Funeral services will be held Monday, April 23, 2012, 2 p.m. at First Evangelical Lutheran Church, 2512 Avenue G in Galveston, Texas. Visitation will be Sunday, April 22, 2012 between, 5 p.m. and 8 p.m. at Malloy & Son Funeral Home at 31st and Broadway also in Galveston. Interment will follow at Galveston Memorial Cemetery in Hitchcock, Texas.
Pallbearers will be Dr. J. Pat Kearney, Steve Greenberg, Ross Jurewitz, Travis Alvarado, Charlie Ammann, Frankie Shukanes, Mark Porretto and John Parsley. Honorary Pallbearers will be Robert L. Moody, Dr. John McKenna, Dr. Sinks McLarty, Eugene Morse, Vic Pierson, Ross Novelli and Don Stevens.

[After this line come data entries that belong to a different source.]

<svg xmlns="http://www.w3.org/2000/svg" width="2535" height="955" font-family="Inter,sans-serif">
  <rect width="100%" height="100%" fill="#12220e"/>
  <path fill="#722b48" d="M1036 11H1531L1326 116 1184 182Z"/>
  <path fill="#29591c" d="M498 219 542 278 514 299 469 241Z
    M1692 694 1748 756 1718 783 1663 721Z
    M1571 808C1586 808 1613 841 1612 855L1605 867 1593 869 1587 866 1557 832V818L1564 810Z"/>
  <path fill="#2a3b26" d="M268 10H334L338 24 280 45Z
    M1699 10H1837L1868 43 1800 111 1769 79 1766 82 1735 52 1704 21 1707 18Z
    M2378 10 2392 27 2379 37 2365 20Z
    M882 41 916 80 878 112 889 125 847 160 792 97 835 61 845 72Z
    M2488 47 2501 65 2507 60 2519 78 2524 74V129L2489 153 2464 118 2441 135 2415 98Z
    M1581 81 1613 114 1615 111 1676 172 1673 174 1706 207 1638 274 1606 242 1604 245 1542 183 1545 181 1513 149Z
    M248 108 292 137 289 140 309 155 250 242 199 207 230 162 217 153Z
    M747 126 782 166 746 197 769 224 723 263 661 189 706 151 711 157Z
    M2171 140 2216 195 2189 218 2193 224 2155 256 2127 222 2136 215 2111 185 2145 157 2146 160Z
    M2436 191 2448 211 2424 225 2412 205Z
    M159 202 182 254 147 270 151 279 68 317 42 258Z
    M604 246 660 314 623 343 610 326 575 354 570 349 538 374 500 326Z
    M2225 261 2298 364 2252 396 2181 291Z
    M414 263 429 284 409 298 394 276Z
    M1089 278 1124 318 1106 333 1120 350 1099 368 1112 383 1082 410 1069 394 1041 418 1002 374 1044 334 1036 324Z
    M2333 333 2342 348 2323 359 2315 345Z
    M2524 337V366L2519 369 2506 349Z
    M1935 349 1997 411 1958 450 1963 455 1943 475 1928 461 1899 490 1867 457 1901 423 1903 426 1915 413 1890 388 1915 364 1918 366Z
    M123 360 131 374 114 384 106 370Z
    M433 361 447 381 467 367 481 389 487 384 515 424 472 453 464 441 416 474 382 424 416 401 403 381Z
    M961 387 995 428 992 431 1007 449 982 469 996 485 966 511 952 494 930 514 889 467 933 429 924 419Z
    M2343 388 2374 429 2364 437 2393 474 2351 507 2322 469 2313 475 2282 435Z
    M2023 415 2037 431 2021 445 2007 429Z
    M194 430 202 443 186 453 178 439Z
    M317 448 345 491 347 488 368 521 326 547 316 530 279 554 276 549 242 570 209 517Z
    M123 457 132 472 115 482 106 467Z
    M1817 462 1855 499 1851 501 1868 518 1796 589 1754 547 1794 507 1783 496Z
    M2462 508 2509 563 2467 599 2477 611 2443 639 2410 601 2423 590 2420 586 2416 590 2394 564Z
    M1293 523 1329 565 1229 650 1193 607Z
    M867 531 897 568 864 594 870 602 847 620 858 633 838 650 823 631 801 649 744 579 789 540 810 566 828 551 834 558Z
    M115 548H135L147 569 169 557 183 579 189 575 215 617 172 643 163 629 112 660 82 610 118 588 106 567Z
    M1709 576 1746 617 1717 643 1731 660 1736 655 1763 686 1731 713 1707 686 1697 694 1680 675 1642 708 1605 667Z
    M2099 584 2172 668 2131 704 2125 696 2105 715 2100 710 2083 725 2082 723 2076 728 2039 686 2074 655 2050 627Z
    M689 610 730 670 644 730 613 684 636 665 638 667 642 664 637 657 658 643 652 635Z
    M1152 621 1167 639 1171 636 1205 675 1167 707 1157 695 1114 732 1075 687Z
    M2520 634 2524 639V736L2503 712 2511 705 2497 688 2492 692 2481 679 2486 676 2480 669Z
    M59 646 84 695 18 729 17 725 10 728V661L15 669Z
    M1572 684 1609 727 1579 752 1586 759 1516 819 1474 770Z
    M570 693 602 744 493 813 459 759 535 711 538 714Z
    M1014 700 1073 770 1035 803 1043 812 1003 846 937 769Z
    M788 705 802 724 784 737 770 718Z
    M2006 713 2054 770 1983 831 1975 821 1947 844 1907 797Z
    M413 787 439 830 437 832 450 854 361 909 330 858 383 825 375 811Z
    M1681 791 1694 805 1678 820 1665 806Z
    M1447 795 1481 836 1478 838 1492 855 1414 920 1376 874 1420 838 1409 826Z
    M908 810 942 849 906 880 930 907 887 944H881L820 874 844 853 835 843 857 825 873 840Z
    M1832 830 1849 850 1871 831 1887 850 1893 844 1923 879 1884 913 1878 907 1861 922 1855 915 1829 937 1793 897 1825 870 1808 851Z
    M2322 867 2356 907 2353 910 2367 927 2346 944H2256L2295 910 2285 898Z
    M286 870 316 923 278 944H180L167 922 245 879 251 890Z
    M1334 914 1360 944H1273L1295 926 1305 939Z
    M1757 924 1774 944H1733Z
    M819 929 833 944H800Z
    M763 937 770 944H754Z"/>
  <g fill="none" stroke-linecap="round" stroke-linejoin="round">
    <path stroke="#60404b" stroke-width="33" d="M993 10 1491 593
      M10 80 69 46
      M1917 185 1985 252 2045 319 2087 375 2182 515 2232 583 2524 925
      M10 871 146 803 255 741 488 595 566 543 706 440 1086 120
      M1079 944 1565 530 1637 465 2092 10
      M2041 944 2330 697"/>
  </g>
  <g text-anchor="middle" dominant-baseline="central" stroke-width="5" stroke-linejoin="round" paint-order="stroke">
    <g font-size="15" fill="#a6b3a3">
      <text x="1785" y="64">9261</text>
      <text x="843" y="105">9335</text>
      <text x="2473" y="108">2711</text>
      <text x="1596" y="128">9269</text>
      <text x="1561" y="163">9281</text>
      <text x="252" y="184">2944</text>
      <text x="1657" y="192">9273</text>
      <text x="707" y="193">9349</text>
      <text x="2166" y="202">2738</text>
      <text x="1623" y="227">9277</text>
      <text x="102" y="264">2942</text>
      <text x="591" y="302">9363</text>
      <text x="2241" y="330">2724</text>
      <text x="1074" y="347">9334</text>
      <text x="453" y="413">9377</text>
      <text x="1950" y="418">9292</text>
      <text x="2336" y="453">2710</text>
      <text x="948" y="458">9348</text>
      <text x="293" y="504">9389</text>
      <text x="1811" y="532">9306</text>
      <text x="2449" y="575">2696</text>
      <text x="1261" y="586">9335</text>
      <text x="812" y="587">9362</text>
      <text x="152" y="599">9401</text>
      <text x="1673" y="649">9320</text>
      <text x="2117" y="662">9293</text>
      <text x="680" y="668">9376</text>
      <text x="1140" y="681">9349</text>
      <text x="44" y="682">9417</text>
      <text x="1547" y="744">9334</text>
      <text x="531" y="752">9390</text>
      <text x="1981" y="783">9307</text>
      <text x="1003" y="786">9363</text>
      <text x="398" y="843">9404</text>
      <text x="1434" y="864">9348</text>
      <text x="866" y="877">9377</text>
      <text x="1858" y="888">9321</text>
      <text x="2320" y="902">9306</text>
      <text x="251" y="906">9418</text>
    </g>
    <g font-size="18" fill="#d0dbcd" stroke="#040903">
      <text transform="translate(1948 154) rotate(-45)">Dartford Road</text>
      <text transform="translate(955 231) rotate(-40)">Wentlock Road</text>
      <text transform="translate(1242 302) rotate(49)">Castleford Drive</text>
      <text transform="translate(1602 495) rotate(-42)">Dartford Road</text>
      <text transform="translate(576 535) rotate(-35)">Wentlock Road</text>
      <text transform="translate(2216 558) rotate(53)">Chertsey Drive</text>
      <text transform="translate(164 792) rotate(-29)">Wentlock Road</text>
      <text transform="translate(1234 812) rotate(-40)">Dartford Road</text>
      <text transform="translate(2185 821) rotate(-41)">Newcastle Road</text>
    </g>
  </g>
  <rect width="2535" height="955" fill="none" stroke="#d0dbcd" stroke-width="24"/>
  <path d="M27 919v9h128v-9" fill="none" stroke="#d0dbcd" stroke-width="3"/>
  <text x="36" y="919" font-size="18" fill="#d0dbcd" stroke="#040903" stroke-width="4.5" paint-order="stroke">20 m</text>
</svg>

The family gives special thanks to Dr. Kenichi Fujise and his cardiac team, as well as Dr. Vasut and his emergency room team – all at UTMB in Galveston. In addition, the family extends deepest gratitude to Dr. Pat Kearney for his guidance and assistance throughout this difficult time.
In lieu of flowers, the family requests contributions to First Evangelical Lutheran Church, Meals on Wheels of Galveston or M.D. Anderson Cancer Center in Houston, Texas.